Extract facilities location data

Introduction

This vignette provides guidance to USAID/OHA and other PEPFAR Data Analysts on how to extract location data of PEPFAR supported facilities

Facilities location datasets

PEPFAR uses DATIM for Global HIV/AIDS Programs data management. Supported health facilities location data are also managed through the same data management system. Each facility has a Universal Unique Identifier (UUID), all the parent organizational units UIDs and the latitude / longitude of the site.

Below is one of the many ways to extract PEPFAR facilities location data for specific countries.

Prerequisites

library(tidyverse)     # General data management and viz library
library(glamr)         # OHA/SI utility package
library(gisr)          # OHA/SI geospatial package 
library(sf)            # Spatial data management
library(sp)            # Spatial data management
library(glue)          # String formatting

Workspace

Before jumping into data extraction, we recommend preparing a directory to host data. The best directory for this type of data is under the OHA/Vector path. Follow these steps.

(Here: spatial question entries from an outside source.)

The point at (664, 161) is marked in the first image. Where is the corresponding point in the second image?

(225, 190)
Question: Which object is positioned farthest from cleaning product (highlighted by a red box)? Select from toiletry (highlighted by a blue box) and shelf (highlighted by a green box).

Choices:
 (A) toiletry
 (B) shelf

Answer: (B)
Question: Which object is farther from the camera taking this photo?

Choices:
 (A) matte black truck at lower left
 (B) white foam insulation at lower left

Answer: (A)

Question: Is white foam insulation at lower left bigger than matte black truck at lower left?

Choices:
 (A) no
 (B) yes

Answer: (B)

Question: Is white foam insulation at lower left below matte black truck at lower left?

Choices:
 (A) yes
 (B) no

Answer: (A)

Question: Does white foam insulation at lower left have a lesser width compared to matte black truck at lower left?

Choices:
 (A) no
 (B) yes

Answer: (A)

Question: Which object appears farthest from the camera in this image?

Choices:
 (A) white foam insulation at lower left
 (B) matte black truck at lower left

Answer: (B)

# Define a folder to host data - Using FY
dir_sites <- Sys.Date() %>%
    glamr::convert_date_to_qtr() %>%
    str_sub(1, 4)

dir_data <- glamr::si_path("path_vector") %>%
  paste0("../", .) %>% # This needed only with R Markdown files
  paste0("/OU-Sites/", dir_sites)

# Create the folder
dir.create(dir_data)

dir_geodata <- paste0(dir_data, "/SHP")

dir.create(dir_geodata)

Data Extraction

There are 2 key information needed for facility data extraction: a. OU/Country name, b. Organizational level for Facilities

ou <- "Nigeria"
level_fac <- get_ouorglevel(operatingunit = ou, org_type = "facility")

Now it’s time to proceed with facilities data extraction

# extract location data
df_facs <- extract_locations(country = ou, level = level_fac)

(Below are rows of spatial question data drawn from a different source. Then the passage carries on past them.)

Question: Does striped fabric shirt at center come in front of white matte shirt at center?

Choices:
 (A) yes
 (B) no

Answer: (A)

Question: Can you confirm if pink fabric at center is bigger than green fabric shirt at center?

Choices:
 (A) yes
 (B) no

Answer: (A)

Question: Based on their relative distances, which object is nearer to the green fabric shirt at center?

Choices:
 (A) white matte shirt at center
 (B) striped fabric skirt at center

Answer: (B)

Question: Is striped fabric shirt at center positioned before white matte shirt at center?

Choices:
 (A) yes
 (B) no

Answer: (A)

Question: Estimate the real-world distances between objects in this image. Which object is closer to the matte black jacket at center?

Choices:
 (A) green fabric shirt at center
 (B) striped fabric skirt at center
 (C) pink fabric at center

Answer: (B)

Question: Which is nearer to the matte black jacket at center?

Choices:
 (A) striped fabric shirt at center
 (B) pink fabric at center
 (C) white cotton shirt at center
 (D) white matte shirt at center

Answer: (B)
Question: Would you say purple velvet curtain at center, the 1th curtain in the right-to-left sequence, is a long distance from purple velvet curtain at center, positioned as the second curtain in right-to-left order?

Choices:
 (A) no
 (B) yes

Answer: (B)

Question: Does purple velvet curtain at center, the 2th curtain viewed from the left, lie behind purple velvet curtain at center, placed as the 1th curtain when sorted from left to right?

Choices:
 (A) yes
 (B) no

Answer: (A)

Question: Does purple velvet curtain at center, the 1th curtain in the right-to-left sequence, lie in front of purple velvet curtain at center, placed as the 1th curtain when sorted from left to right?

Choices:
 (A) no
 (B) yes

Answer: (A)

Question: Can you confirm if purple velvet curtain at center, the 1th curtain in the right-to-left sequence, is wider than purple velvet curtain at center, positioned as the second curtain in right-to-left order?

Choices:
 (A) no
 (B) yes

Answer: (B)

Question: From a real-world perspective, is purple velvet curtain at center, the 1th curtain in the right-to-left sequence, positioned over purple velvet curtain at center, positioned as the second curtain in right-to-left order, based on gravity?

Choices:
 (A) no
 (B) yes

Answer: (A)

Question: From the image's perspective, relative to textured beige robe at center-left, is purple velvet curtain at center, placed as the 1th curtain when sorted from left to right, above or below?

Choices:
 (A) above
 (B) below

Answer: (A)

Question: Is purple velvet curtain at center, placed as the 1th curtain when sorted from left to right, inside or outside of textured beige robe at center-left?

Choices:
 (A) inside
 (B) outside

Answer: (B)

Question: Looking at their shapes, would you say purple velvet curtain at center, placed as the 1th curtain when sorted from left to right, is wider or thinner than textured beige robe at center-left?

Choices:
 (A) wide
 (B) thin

# Get a clean version of the facilities
df_facs <- df_facs %>% extract_facilities()

# Get ride of extract columns
df_facs <- df_facs %>% select(-c(geom_type:nested))

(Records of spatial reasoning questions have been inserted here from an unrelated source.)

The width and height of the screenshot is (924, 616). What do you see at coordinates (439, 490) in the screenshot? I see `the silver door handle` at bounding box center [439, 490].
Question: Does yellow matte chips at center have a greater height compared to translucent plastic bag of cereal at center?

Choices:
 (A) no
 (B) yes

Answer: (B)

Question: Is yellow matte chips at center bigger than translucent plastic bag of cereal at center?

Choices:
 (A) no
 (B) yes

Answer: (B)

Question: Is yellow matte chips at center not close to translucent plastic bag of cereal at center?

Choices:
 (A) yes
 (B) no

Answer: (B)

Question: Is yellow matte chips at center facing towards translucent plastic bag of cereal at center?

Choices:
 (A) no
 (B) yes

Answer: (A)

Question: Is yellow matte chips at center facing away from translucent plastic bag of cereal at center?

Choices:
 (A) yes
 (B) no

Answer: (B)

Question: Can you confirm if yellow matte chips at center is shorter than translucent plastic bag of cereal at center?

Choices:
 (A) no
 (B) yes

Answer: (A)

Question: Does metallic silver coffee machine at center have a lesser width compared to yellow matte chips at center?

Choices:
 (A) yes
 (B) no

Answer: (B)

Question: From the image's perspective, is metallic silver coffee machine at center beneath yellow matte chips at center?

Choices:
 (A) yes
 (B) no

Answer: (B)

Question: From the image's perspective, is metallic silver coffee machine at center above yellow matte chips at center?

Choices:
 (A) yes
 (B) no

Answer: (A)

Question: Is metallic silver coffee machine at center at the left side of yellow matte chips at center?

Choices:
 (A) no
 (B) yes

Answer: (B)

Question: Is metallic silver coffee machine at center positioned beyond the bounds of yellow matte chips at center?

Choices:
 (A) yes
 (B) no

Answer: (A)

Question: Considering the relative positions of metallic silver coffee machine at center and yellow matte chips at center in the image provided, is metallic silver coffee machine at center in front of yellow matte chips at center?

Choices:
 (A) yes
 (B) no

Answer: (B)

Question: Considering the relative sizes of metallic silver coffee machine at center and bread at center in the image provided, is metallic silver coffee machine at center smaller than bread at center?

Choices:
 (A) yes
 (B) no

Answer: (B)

Save the extracted data as .csv file in the pre-defined location

 write_csv(x = df_facs,
           file = paste0(dir_data, "/", ou,
                         " - facilities_locations_extract_",
                         format(Sys.Date(), "%Y-%m-%d"), ".csv"),
           na = "")

Convert Extracted location data into a shapefile

csv files are good for most data analyses but there are time when one need the location data in a shapefile format. Below is how to generate a shapefile from a .csv file.

# By default, location information is stored in these 2 columns
loc_cols <- c("latitude", "longitude")

# create a spatial dataframe - excluding data with no validate lat/long
spdf <- df_facs %>%
  filter(across(all_of(loc_cols), ~ !is.na(.x))) %>%
  mutate(across(all_of(loc_cols), ~ as.numeric(.x)))

# Make sure the Coofinate Reference System is in WGS 84
spdf <- spdf %>% st_as_sf(coords = loc_cols, crs = st_crs(4326))

# Shapefiles columns have a max length
spdf <- spdf %>%
  rename(ou_iso = operatingunit_iso,
         ou = operatingunit,
         cntry_iso = countryname_iso,
         cntry = countryname)

Save the shapefile in the pre-define directory

export_spdf(spdf = spdf,
            name = paste0(dir_geodata, "/", ou,
                          " - facilities_locations_",
                          format(Sys.Date(), "%Y-%m-%d")))

Give it a try and let us know how it went.

Enjoy!